All of these men are capable of change although recognition of the need to do so may come slowly. If you are relying on your ability to change them or see them much differently than they actually are. There may be some self-examination required on your part. I submit that there is hope from a seemingly unlikely source; the man who doesn’t know what he wants.

The man who doesn’t know what he wants has achieved some level of enlightenment and is willing to consider the fact that none of us (including himself) is perfect and is willing not only to accept but perhaps find endearing some of the flaws you both possess. He is more likely to be honest than the man following a more proscribed agenda. He is more likely to value communication than he that is more goal oriented whether it be sleeping with a woman, marrying her, or putting another notch in his belt. To the man who has realized he doesn’t know what he wants I have a few suggestions:

  1. Don’t Settle – This man often knows very much what he doesn’t want and often having is not so great a thing as wanting. Time spent with someone you know you don’t want, is time you’ll never get back. You can also be blocking future blessings by not having space for that potential soulmate because you elected to chose a cellmate simply for companionship.
  2. Be Honest – You don’t need to have it all together in terms of knowing what you want. Men work so hard at trying to be what they think women want that they create a character much different than the real you. Honesty is sexy! Your fear that women will reject you by saying you don’t know what you want is misplaced. Those that do are perhaps so rigid in their specific needs that you can consider it part of your screening process. They simply self-deported (thanks Mitt Romney for that contribution to the lexicon).
  3. Self-Assess – Lingering in a perpetual state of unawareness is not acceptable. Women will work with you if you are working with them. If you aren’t challenging yourself to narrow the parameters of your choice, then not knowing what you want becomes an excuse. It’s simply not caring enough to work it out. Assess your experiences, what have you learned? I’ve been married twice for extended periods of time. It is not possible that I have learned nothing thru that experience whether it be about my partner’s behavior of my own. What are you unwilling to endure? Will each new possible romance accept you for who you are or do they require you maintain a facade? You can never know how they will react to the real you without sharing the real you.
  4. What is Your Greatest Pain? – I began by saying that people will go to great lengths to avoid repeating their greatest pain. I extend the challenge to not only discover your greatest pain but to relate it to someone with whom you believe might just be what you want. It will require an openness and honesty most uncommon, but the potential reward is far greater than the possible loss. If you and your prospective love can share with each other what you have learned about relationships, how you’ve been hurt and how that has informed your decisions. You’ll be on a road that could take you not just where you desire but to a greater love than ever imagined.

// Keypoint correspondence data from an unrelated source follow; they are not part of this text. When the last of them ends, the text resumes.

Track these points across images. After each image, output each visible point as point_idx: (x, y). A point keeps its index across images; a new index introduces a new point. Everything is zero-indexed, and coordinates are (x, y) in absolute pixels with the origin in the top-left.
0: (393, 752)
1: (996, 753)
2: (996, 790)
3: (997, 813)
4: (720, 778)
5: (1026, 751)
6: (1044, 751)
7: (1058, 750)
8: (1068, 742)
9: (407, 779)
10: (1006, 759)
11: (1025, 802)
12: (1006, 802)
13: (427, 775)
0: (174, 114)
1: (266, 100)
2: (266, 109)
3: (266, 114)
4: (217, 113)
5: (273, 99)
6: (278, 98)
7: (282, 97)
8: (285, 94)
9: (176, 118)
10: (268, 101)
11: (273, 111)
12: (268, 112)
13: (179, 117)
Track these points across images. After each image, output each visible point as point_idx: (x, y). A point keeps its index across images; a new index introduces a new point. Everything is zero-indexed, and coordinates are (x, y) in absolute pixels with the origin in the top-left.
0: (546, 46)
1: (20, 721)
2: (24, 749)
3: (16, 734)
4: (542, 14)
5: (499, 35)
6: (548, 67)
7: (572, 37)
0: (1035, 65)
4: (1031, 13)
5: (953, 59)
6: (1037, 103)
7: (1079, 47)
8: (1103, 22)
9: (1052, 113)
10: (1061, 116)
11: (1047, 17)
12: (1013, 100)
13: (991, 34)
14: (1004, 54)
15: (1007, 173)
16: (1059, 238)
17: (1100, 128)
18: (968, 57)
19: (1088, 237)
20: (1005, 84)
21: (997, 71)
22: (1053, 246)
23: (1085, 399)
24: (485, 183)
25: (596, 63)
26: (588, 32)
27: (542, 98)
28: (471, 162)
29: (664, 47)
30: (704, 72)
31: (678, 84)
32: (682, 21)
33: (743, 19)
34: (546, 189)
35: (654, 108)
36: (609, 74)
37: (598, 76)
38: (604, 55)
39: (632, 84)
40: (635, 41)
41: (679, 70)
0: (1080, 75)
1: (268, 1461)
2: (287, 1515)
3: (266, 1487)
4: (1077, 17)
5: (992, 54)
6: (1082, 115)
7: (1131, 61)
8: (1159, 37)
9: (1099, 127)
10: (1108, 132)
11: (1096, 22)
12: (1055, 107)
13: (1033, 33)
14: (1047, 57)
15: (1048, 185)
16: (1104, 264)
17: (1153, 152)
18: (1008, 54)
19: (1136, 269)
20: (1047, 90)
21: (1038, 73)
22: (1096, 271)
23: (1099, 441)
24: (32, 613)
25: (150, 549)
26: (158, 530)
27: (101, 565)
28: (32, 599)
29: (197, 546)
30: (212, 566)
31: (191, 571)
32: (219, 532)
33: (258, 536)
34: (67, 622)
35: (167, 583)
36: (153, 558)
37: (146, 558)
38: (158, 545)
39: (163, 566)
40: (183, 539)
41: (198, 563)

So much about finding a partner is based on chance. We meet people and accept and reject sometimes in moments, based on the skimpiest of evidence. Should you meet someone that doesn’t know what they want, I submit they present a world of possibilities.” So don’t reject out of hand the man who doesn’t know what he wants. Instead, if interested, consider it the starting point of a conversation.”

 

Having given her the piece, I thought I was pretty much through and when she initially read it she liked it which theoretically meant I was off the hook. The first sign I wasn’t through was when she sent me a message requesting we “read thru the article”. Reading thru the work which is basically me reading aloud what I’ve written is a valuable editing tool because it’s easy to spot some of the grammatical errors and tricky sentences once you say them out loud. I am the “King of the run-on sentence” and I know the end result will be a better product. I also knew she wanted to suggest some changes which she will help me discover while I read.

 

Let me say that my writing coach is sometimes the worst writing coach in the world. If she calls and asks me what I’m doing and I reply, “I’m writing”. Most people would look at that as a sign that I’m busy and request a better time or make the conversation brief. I think the words, “I’m writing” is taken as a personal challenge to extend the conversation as long as possible and keep me from engaging in the activity she’s supposed to be supporting.  Other times however, her ability to deconstruct a piece and see what’s missing is amazing and I know that my novel is ten times the work it was when I initially sent her what I initially wrote. The bottom line was that she said for me to write a piece like that in this particular forum, I needed to basically pour out my soul. She wanted to speak of my personal experiences and relationships and what I’ve learned, what mistakes I’ve made and what I would do differently. I tried to explain that, “this is why I write fiction”. I choose to draw on all my experiences to make complex characters that are realistic. If one wants to surmise that those are my specific experiences they are welcome to infer but I still have maintained some semblance of privacy.

She told me that I was welcome to make any choice I wanted but if I wrote for that forum I owed the readers more of myself. As you can see I chose to publish this piece in my own Blog and save the Good Men Project or other similar publications for another time. Perhaps someday I’ll write about me instead of stuff, but for now, I dole it out a bit at a time. I am after all named Enigma!